Tongue Feature Extraction and Research of Fusion Classification
|School||Harbin Institute of Technology|
|Course||Computer Science and Technology|
|Keywords||tongue diagnosis information fusion sublingual vein mathematical morphology AdaBoost|
Tongue diagnosis is one of the most valuable, popular and widely applied diagnostic methods of Traditional Chinese Medicine. The research of“Automation of TCM Tongue Diagnosis”has great significance to the whole society.From the information fusion point of view, in application to the principle of Feature Layer Fusion, this dissertation designs an AdaBoost classifier based on CART, combines the features of tongue images obtained by using different methods into one vector, let the vector be the input of classifier, chooses the feature during the train process and get the result finally. The whole process can be divided into two parts: feature extraction and classifier design and realization. Technology of information fusion, image processing, pattern classifier and so on are applied.Information extraction can be divided into two parts: lingual information extraction and sublingual information extraction.
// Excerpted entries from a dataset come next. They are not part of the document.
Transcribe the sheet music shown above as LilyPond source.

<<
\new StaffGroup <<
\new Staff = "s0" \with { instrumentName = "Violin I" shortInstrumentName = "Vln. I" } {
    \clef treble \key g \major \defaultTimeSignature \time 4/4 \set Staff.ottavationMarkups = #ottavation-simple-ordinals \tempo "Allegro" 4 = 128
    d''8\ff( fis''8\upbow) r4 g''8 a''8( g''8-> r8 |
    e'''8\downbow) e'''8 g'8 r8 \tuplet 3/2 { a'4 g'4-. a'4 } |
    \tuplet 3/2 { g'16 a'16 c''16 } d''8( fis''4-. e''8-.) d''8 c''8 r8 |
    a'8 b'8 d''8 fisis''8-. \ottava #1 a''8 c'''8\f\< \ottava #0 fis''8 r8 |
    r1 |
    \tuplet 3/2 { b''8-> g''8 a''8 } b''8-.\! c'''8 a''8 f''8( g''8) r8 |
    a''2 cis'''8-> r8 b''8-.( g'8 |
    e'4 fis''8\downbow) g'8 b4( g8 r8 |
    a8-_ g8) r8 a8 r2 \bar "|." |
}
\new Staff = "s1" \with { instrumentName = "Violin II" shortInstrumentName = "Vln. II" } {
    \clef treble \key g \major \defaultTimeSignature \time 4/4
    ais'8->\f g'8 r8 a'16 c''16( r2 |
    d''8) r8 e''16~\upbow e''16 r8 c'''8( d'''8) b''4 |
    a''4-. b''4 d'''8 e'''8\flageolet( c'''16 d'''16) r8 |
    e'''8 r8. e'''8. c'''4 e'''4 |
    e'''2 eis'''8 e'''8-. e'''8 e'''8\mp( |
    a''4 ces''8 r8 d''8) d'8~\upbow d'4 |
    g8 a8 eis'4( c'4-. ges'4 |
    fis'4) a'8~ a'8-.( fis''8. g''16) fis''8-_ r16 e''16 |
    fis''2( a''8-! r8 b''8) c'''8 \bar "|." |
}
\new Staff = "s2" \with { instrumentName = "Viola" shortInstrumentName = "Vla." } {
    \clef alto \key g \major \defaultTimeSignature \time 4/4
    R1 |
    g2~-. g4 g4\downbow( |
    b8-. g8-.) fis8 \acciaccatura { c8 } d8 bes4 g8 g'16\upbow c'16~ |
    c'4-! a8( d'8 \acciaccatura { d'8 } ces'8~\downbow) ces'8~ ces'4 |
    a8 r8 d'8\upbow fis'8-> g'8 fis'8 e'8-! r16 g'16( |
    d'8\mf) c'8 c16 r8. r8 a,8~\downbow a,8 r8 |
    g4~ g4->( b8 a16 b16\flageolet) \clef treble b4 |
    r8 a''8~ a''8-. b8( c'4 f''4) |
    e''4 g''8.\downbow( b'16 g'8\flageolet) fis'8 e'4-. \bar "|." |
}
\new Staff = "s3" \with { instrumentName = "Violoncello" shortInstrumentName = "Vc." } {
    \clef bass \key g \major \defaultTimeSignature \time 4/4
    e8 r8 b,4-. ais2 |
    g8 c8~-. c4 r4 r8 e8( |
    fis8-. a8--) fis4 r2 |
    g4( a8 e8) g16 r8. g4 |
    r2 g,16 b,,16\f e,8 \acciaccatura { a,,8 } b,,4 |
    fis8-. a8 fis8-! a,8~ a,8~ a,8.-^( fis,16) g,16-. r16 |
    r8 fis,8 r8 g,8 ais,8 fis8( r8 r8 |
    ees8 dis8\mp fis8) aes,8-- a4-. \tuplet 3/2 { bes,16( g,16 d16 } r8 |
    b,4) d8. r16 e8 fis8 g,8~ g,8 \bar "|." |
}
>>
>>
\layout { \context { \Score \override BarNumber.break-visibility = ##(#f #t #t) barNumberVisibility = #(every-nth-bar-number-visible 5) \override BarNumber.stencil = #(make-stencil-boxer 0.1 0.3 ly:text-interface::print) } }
In the former part, the color and texture features of tongue surface are extracted. In order to get the most comprehensive information, color feature is described and extracted in RGB, XYZ, CIE-Lab and CIE-LUV color space and texture feature is quantized by applying both Gabor wavelet and Gray level co-occurrence matrix. For the part of sublingual information extraction, this dissertation firstly takes the sublingual vein from the near infrared sublingual images in to consideration. Apply mathematical morphology methods such as watershed, dynamic thresholding and iterative erosion with variable structure to acquire the entire contour of the sublingual region, remove the glisten points and other noises, complete the binarization of the obtained effective sublingual region, and further confirm the candidate sublingual veins regions. Finally, region growing is iteratively performed to trace the contour of sublingual veins.The AdaBoost algorithm based on CART decision tree is designed as the classifier in this dissertation. Color and texture features are taken as the input data and the judgment of whether the image under consideration taken from a healthy or an unhealthy person is given as the final result. Moreover, analysis and testing on the feature selection ability of AdaBoost are implemented, and the experimental results prove that the designed AdaBoost possesses great performance on feature selection. The final experimental result shows that the algorithm can obtain a favorable effect on classification.